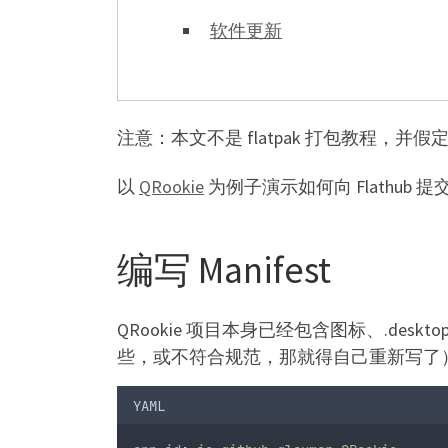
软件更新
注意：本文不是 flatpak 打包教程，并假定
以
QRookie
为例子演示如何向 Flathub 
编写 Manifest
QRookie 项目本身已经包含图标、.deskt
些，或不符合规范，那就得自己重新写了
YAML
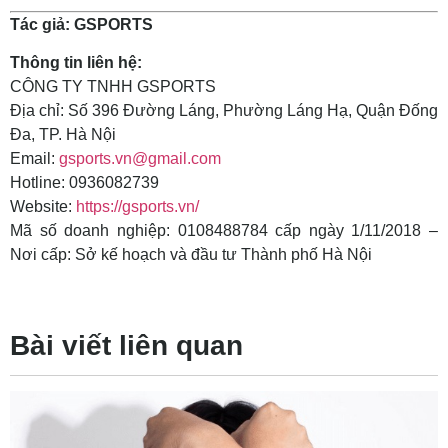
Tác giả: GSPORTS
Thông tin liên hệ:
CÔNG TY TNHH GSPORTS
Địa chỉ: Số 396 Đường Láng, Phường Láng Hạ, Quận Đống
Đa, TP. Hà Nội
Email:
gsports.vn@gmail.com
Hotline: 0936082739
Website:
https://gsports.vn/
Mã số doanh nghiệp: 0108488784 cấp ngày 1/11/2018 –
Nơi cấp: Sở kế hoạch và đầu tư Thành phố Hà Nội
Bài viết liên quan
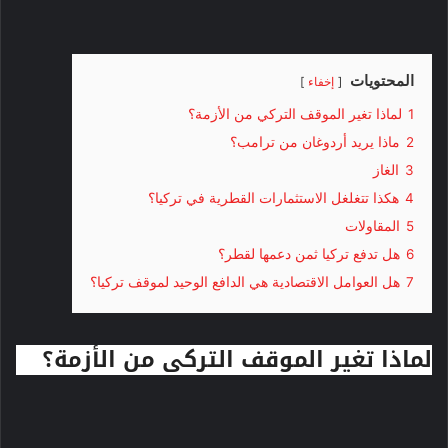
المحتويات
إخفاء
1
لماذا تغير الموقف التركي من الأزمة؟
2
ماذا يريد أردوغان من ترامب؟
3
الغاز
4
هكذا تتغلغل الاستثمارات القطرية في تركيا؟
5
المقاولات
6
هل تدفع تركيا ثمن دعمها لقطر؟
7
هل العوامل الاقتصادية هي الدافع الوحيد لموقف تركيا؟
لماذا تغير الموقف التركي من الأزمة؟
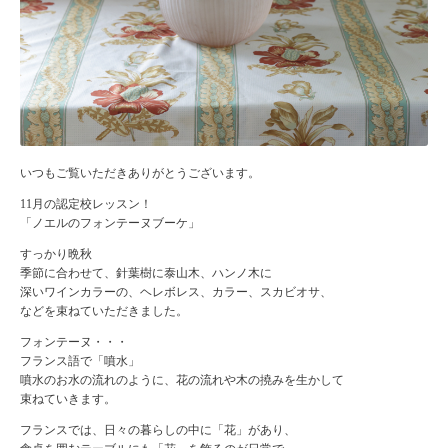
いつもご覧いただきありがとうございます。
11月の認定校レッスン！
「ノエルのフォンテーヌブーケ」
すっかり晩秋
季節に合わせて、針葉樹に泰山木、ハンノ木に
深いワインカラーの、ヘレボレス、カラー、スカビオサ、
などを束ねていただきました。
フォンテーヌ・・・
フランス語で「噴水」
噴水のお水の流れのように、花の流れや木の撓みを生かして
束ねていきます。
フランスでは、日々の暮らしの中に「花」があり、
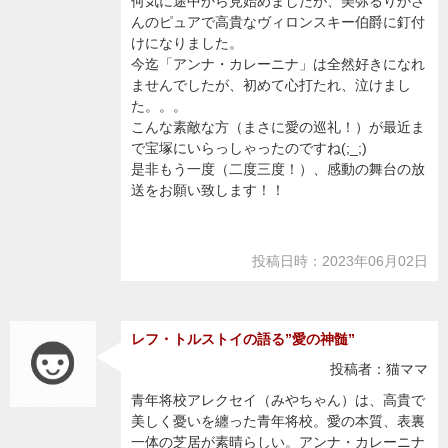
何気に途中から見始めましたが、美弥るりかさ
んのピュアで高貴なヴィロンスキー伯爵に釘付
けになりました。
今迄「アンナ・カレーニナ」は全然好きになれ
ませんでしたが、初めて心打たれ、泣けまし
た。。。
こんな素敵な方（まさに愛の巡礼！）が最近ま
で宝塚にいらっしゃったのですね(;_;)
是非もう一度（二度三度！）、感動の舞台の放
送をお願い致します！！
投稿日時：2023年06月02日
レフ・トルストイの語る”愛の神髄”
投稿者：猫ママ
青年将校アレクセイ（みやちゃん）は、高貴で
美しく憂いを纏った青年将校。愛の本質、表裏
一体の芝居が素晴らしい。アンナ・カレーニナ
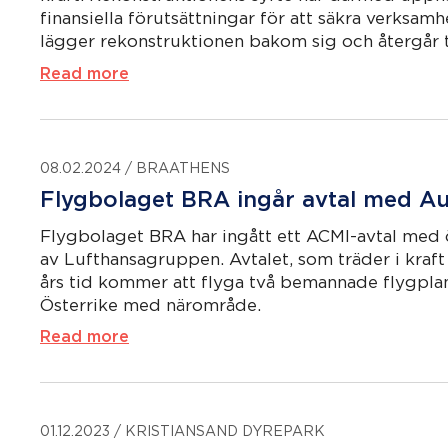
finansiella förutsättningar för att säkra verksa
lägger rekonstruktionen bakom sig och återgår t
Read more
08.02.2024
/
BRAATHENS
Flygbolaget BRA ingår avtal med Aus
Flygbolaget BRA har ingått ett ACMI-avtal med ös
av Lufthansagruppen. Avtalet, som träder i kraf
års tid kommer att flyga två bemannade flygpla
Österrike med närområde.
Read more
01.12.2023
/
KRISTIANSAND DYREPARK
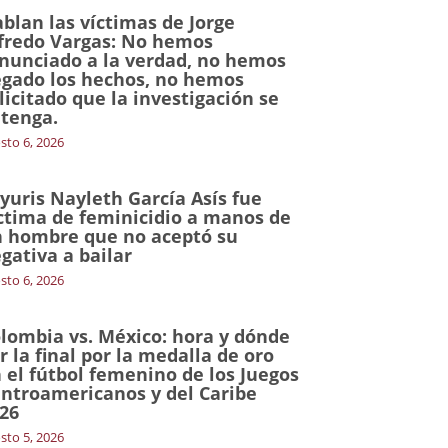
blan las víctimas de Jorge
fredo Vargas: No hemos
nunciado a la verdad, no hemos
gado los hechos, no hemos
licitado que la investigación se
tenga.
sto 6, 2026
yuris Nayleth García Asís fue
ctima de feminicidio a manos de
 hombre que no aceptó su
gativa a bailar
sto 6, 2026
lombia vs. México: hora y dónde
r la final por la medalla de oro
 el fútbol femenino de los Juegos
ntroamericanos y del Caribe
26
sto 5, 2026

****************

PROBLEM DESCRIPTION
Starting at the line that contains "blan las víctimas de Jorge" and ending at the last of the lines, write those lines out again, swapping "México" for "Perú" and leaving everything else as it is.

WRITTEN SOLUTION
blan las víctimas de Jorge
fredo Vargas: No hemos
nunciado a la verdad, no hemos
gado los hechos, no hemos
licitado que la investigación se
tenga.
sto 6, 2026
yuris Nayleth García Asís fue
ctima de feminicidio a manos de
 hombre que no aceptó su
gativa a bailar
sto 6, 2026
lombia vs. Perú: hora y dónde
r la final por la medalla de oro
 el fútbol femenino de los Juegos
ntroamericanos y del Caribe
26
sto 5, 2026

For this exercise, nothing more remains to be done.